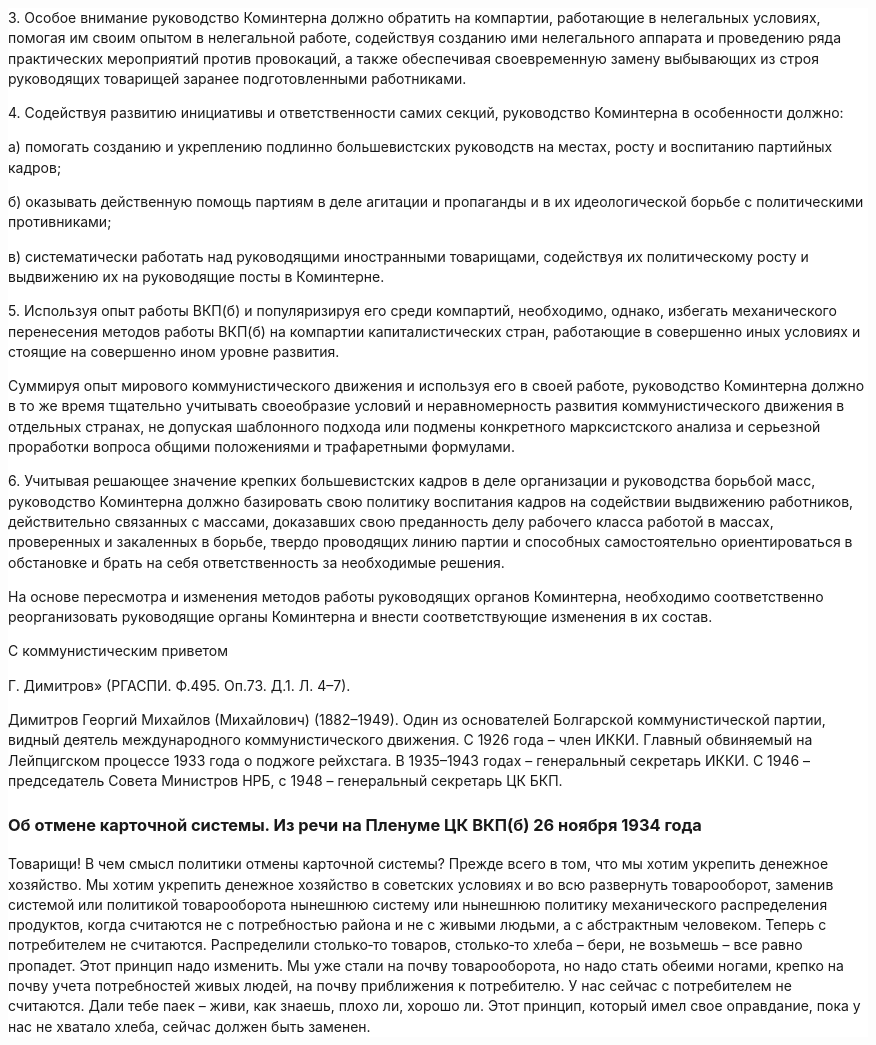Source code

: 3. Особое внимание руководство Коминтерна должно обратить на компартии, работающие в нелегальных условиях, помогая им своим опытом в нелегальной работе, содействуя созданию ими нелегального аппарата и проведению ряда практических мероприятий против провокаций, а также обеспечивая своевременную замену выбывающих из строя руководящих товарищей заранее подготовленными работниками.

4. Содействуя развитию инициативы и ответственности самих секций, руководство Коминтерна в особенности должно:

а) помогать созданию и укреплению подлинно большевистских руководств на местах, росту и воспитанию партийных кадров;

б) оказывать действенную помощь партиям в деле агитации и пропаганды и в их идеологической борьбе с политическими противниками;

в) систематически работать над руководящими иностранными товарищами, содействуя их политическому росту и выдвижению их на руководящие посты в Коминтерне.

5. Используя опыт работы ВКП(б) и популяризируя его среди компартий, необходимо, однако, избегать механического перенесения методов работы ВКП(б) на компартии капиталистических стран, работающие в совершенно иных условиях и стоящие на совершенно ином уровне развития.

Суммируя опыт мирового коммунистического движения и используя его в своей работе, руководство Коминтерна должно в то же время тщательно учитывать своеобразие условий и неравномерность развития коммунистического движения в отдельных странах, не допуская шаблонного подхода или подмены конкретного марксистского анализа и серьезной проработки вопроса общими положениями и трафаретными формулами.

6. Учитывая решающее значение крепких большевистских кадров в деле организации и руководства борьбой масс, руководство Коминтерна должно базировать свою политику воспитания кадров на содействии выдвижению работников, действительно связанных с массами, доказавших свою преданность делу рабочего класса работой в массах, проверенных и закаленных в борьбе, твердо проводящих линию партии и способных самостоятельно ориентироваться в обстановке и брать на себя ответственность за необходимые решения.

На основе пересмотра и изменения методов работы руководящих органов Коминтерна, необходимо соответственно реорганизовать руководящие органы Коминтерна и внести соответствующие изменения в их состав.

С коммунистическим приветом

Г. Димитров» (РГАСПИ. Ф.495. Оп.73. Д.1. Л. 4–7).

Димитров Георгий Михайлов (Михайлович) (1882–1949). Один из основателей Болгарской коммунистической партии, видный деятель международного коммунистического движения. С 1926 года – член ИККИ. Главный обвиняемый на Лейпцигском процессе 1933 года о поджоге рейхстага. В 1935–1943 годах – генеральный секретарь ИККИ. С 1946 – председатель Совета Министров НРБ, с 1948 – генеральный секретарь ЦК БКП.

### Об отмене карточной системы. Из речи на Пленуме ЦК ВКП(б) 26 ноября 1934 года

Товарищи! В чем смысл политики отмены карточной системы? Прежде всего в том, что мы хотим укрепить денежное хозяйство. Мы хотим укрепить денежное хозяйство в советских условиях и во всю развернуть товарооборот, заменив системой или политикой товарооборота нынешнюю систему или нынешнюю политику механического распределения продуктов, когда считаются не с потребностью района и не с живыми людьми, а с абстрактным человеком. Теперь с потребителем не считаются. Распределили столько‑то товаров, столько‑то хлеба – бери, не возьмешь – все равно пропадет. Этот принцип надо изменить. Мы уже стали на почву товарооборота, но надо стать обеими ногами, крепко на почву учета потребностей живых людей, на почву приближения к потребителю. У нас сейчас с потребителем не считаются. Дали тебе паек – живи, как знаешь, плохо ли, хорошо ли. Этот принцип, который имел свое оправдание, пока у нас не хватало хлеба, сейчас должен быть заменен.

----------

[JOB]
Please copy the lines in the records above between the one holding "в) систематически работать над" and the one holding "Суммируя опыт мирового", inclusive, exactly and with no other line.

[SOLVED PROBLEM]
в) систематически работать над руководящими иностранными товарищами, содействуя их политическому росту и выдвижению их на руководящие посты в Коминтерне.

5. Используя опыт работы ВКП(б) и популяризируя его среди компартий, необходимо, однако, избегать механического перенесения методов работы ВКП(б) на компартии капиталистических стран, работающие в совершенно иных условиях и стоящие на совершенно ином уровне развития.

Суммируя опыт мирового коммунистического движения и используя его в своей работе, руководство Коминтерна должно в то же время тщательно учитывать своеобразие условий и неравномерность развития коммунистического движения в отдельных странах, не допуская шаблонного подхода или подмены конкретного марксистского анализа и серьезной проработки вопроса общими положениями и трафаретными формулами.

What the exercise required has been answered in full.